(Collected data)
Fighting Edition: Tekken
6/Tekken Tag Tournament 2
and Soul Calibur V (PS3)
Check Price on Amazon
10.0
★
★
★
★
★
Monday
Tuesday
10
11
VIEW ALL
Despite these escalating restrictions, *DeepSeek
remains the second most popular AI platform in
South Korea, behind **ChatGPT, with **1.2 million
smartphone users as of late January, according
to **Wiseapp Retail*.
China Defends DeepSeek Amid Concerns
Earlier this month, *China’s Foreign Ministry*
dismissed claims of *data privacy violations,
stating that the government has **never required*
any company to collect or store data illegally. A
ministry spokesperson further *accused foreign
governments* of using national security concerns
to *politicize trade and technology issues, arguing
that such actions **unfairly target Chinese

* * *

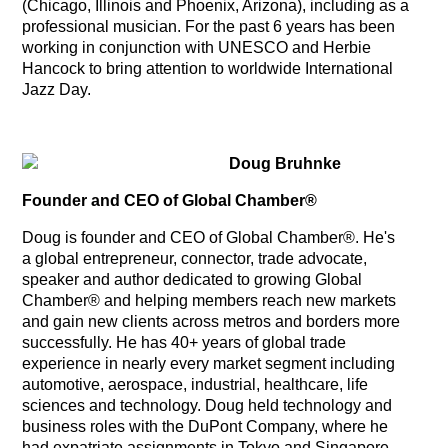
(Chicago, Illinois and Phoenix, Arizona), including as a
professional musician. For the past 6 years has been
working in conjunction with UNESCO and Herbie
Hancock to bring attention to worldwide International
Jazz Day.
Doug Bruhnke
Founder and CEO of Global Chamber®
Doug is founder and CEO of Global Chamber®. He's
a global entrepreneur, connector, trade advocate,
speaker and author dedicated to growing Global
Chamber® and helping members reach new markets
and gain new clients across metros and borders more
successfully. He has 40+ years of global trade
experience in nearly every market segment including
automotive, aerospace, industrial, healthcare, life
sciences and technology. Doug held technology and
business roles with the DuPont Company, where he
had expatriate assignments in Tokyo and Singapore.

■ What you will do
Could you repeat exactly the lines above from the line with "Hancock to bring" up to and including the line with "speaker and author", and only those?

■ Response
Hancock to bring attention to worldwide International
Jazz Day.
Doug Bruhnke
Founder and CEO of Global Chamber®
Doug is founder and CEO of Global Chamber®. He's
a global entrepreneur, connector, trade advocate,
speaker and author dedicated to growing Global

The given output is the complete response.